Here’s a little example:
masnun.html – The HTML file
1 2 3 4 5 6 7 8 9 |
<html> <head> <title> DOM Test </title> <body> <font size="3">maSnun <a href="https://masnun.com">masnun.com</a></font> </body> </html> |
Now we use PHP to access the document:
1 2 3 4 5 6 7 8 9 10 11 12 13 14 15 16 17 18 19 20 21 22 23 24 25 26 27 28 29 30 |
#!/usr/bin/php <?php $dom = new DOMDocument; // construct a DOMDocument element $dom->loadHTML(file_get_contents("masnun.html")); // load the contents of the html file $xpath = new DOMXPath($dom); // build a new DOMXPath element with the loaded DOMDocument // define the search pattern now // here we search for every <a> tag // inside <font> tags which have a // attribute, size = 3 // the <font> tags would be under // the <body> tag // the pattern is quite easy to understand // and I find it quite identical to the linux // filesystem structure $pattern = "/html/body/font[@size=3]/a"; $res = $xpath->evaluate($pattern); // use the evaluate method to get a DOMElement object //Now, lets play with the objects // Please see the DOMElement part of PHP Manual // to get the details on the methods I have used here for($i=0;$i < $res->length; $i++) { echo $res->item($i)->getAttribute("href"); } ?> |
That’s it, pretty simple and easy ! 😀
3 replies on “PHP DOM and XPATH”
Unfortunately in Russia, with visual kulturoybolshie problem.

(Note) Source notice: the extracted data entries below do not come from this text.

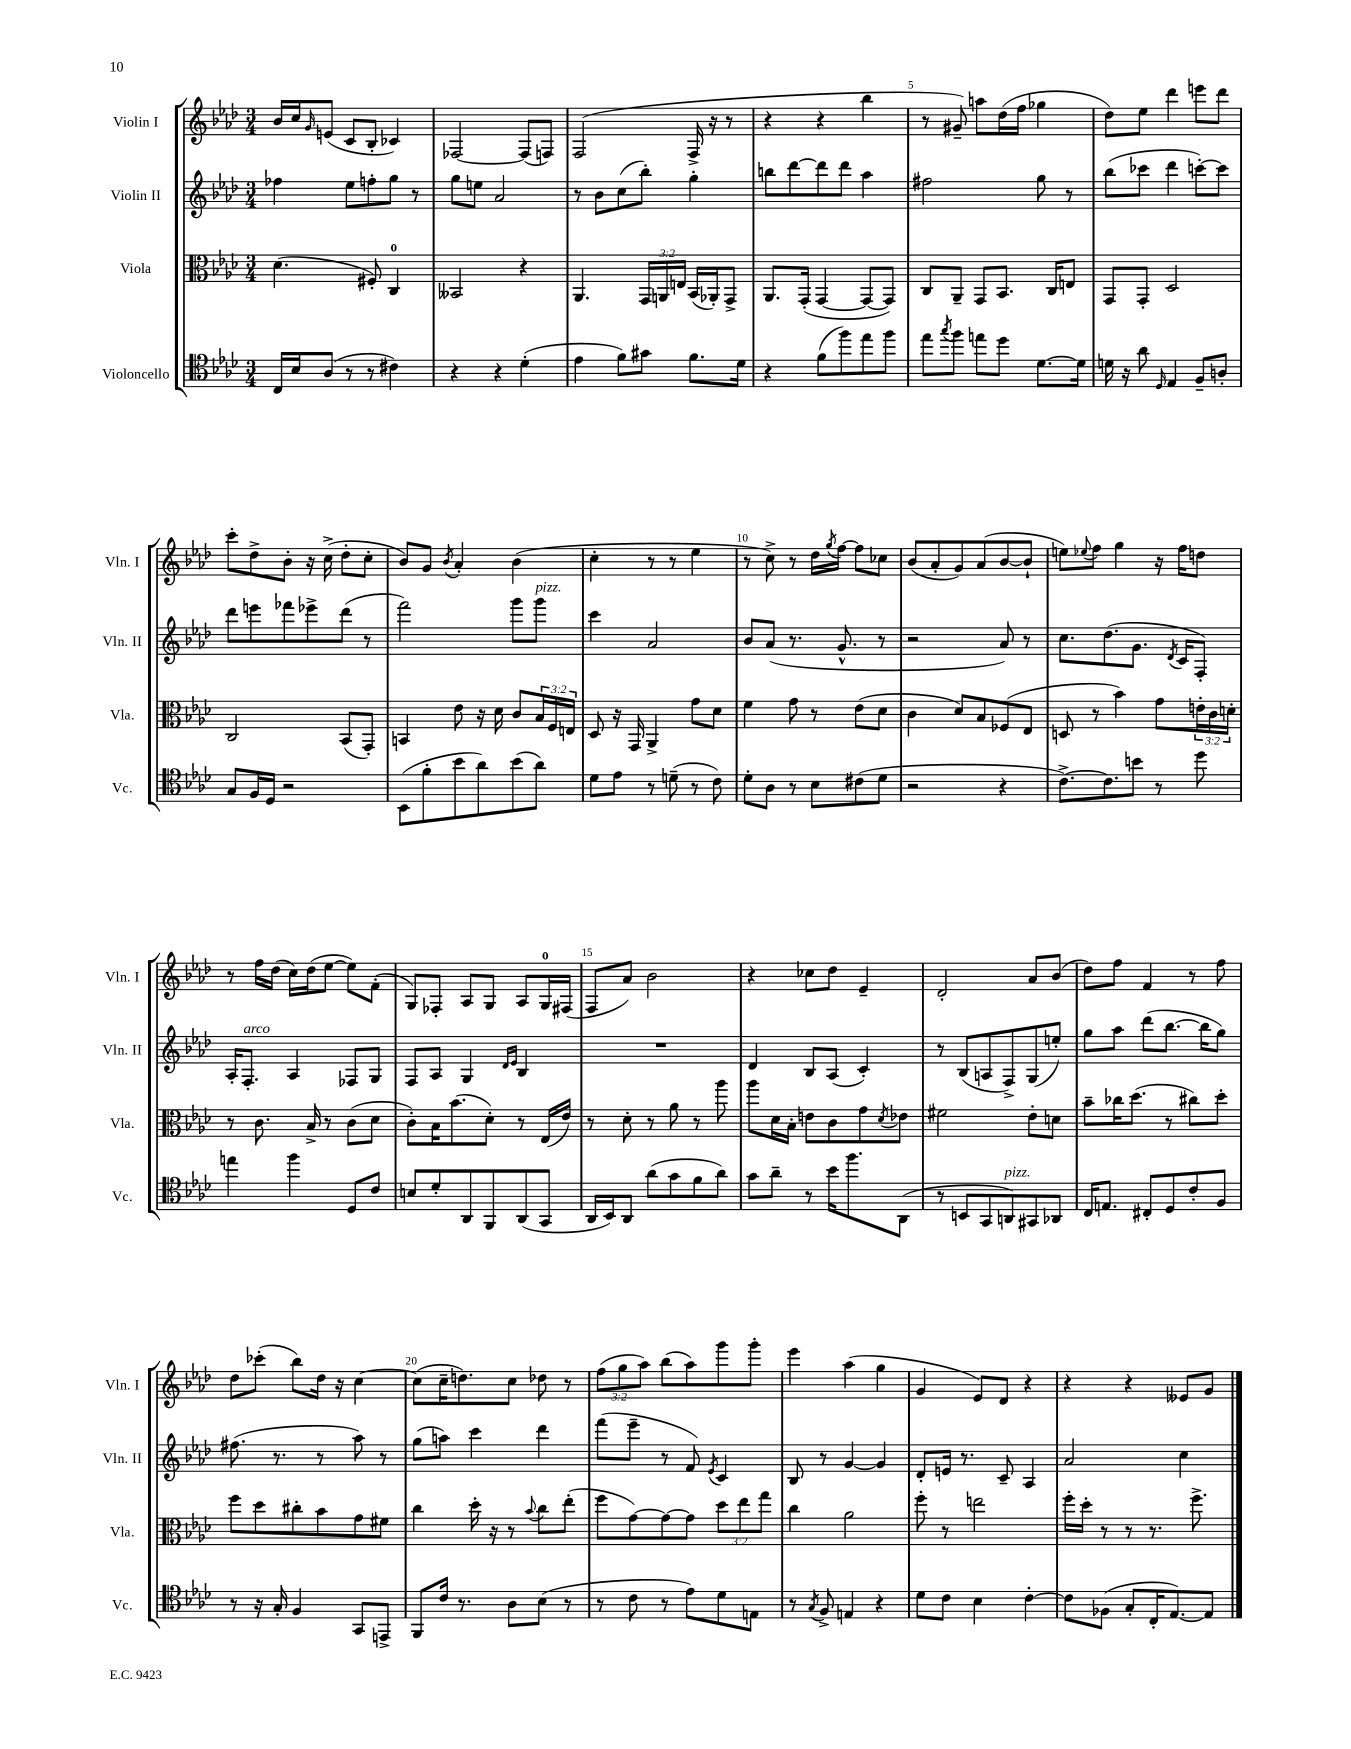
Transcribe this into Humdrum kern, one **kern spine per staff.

**kern	**kern	**kern	**kern
*staff4	*staff3	*staff2	*staff1
*clefC4	*clefC3	*clefG2	*clefG2
*k[b-e-a-d-]	*k[b-e-a-d-]	*k[b-e-a-d-]	*k[b-e-a-d-]
*M3/4	*M3/4	*M3/4	*M3/4
16C	(4.d-	4ff-	16b-
16B-	.	.	16cc
.	.	.	16qqg
(8A-	.	.	(8e
8r	.	8ee-	8c
8r	8F#')	8ff'	8B-'
4c#)	4C	8gg	4c-)
.	.	8r	.
=	=	=	=
4r	2BB--	8gg	[2F-
.	.	8ee	.
4r	.	2a-	.
(4d-'	4r	.	(8F-]
.	.	.	8F)
=	=	=	=
4e-	4.AA-	8r	(2F
.	.	8b-	.
8f)	.	(8cc	.
8g#	24GG	8bb-')	.
.	24AA	.	.
.	24E	.	.
8.f	(16BB-	4gg'	16F^
.	16AA-')	.	16r
.	8GG^	.	8r
16d-	.	.	.
=	=	=	=
4r	8.AA-	8bb	4r
.	.	[8ddd-	.
.	(16GG'	.	.
(8f	[4GG	8ddd-]	4r
8ff)	.	8ddd-	.
8ee-	8GG_	4aa-	4bb-
8ff	8GG])	.	.
=	=	=	=
8ee-	8C	2ff#	8r
8qgg	.	.	.
8ff	8AA-~	.	8g#~)
8ee	8GG	.	8aa
8dd-	8.BB-	.	(16dd-
.	.	.	16ff
[8.d-	.	8gg	4gg-
.	16C	.	.
.	8E	8r	.
16d-]	.	.	.
=	=	=	=
16d	8GG	(8bb-	8dd-)
16r	.	.	.
8a-	8GG'	8ccc-	8ee-
16qqD-	.	.	.
4E-	2D-	4ddd-	4ddd-
8F~	.	[8ccc')	8eee
8A'	.	8ccc]	8ddd-
=	=	=	=
8G	2C	8ddd-	8ccc'
16F	.	8eee	8dd-^
16D-	.	.	.
2r	.	8fff-	8b-'
.	.	8eee-^	16r
.	.	.	(16cc^
.	(8BB-	(8ddd-	8dd-'
.	8GG')	8r	8cc'
=	=	=	=
(8BB-	4BB	2fff)	8b-)
8f'	.	.	8g
.	.	.	8qb-
8b-	8e-	.	4a-'
8a-)	16r	.	.
.	16d-	.	.
(8b-	8c	8ggg	(4b-
8a-)	24B-	8ggg	.
.	24F	.	.
.	24E	.	.
=	=	=	=
8d-	8D-	4ccc	4cc'
8e-	16r	.	.
.	16GG	.	.
8r	4AA-^	2a-	8r
(8d~	.	.	8r
8r	8g	.	4ee-
8c)	8d-	.	.
=	=	=	=
8d-'	4f	8b-	8r
8A-	.	(8a-	8cc^)
8r	8g	8.r	8r
8B-	8r	.	16dd-
.	.	.	8qgg
.	.	8.g^^	[16ff
(8c#	(8e-	.	8ff]
8d-	8d-	8r	8cc-
=	=	=	=
2r	4c	2r	(8b-
.	.	.	8a-'
.	8d-)	.	8g)
.	8B-	.	(8a-
4r	(8F-	8a-)	[8b-
.	8E-	8r	8b-`]
=	=	=	=
[8.c^)	8D	8.cc	8ee)
.	.	.	8qqee-
.	8r	.	8ff
8.c]	.	(8.dd-	.
.	4b-)	.	4gg
8b	.	8.g	.
8r	8g	.	16r
.	.	8qd-	.
.	.	16c	16ff
8dd-	24e'	8F')	8dd
.	24c	.	.
.	24d'	.	.
=	=	=	=
4ee	8r	16A-'	8r
.	.	8.F'	.
.	8.c	.	16ff
.	.	.	(16dd-
4ff	.	4A-	16cc)
.	16B-^	.	(16dd-
.	8r	.	[8ee-
8D-	(8c	8F-	8ee-])
8c	8d-	8G	(8f'
=	=	=	=
8B	8c')	8F	8G)
8d-'	16B-	8A-	8F-'
.	(8.b-	.	.
8AA-	.	4G	8A-
8FF	8d-')	.	8G
.	.	16qqd-	.
.	.	16qqe-	.
(8AA-	8r	4B-	8A-
8GG	(16E-	.	16G
.	16e-)	.	(16F#
=	=	=	=
16AA-	8r	2.r	8F
16BB-)	.	.	.
8AA-	8d-'	.	8a-)
(8a-	8r	.	2b-
8g	8a-	.	.
8f	8r	.	.
8a-)	8aa-	.	.
=	=	=	=
8g	8aa-	4d-	4r
8a-~	16d-	.	.
.	16B-'	.	.
8r	8e	8B-	8cc-
16b-	8c	(8A-	8dd-
8.ff	.	.	.
.	8g	4c')	4e-~
.	8qd-	.	.
(8AA-	8e-	.	.
=	=	=	=
8r	2f#	8r	2d-'
8BB	.	(8B-	.
8GG	.	8A	.
8AA)	.	8F^)	.
8GG#	8e-'	(8G	8a-
8AA-	8d	8ee')	(8b-
=	=	=	=
16C	8b-~	8gg	8dd-)
8.E	.	.	.
.	16cc-	8aa-	8ff
.	(8.dd-	.	.
8C#'	.	(8ddd-	4f
8D-	8r	[8.bb-	.
8c'	8cc#)	.	8r
.	.	16bb-]	.
8F	8dd-'	8gg)	8ff
=	=	=	=
8r	8ff	(8.ff#	8dd-
16r	8dd-	.	(8ccc-'
16G'	.	8.r	.
4F	8cc#'	.	8bb-)
.	8b-	8r	16dd-
.	.	.	16r
8GG	8g	8aa-)	[4cc
8EE^	8f#	8r	.
=	=	=	=
8FF	4cc	(8gg	(8cc]
16c	.	8aa)	16cc~
8.r	.	.	8.dd)
.	16dd-'	4ccc	.
.	16r	.	.
8A-	8r	.	8cc
.	8qqb-	.	.
(8B-	8cc	4ddd-	8dd-
8r	(8ee-'	.	8r
=	=	=	=
8r	8ff	(8fff	(12ff
.	.	.	12gg
8c	[8g)	8eee-~	.
.	.	.	12aa-)
8r	8g_	8r	(8bb-
8e-)	8g]	8f)	8aa-)
.	.	8qe-	.
8d-	12dd-	4c	8ggg
.	12ee-	.	.
8E	.	.	8ggg'
.	12gg	.	.
=	=	=	=
8r	4cc	8B-	4eee-
8qG	.	.	.
8F^	.	8r	.
4E	2a-	[4g	(4aa-
4r	.	4g]	4gg
=	=	=	=
8d-	8ff'	8d-'	4g
8c	8r	16e	.
.	.	8.r	.
4B-	2ee	.	8e-)
.	.	8c~	8d-
[4c'	.	4A-	4r
=	=	=	=
8c]	16ff'	2a-	4r
.	16dd-'	.	.
(8F-	8r	.	.
8G'	8r	.	4r
16C'	8.r	.	.
[8.E-)	.	.	.
.	.	4cc	8e--
.	8.ff^	.	.
8E-]	.	.	8g
==	==	==	==
*-	*-	*-	*-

I am in Web-design newbie, take orders for the development of sites can not yet.
But I often appear to customers who want to make a site.
Where and how to find a decent Web-designer in Russia?
????????, ???????, ???????. ???????????? ???????
Such an enjoyable read, and fantastic comments
How much money is needed to live without doing work and earn money without effort?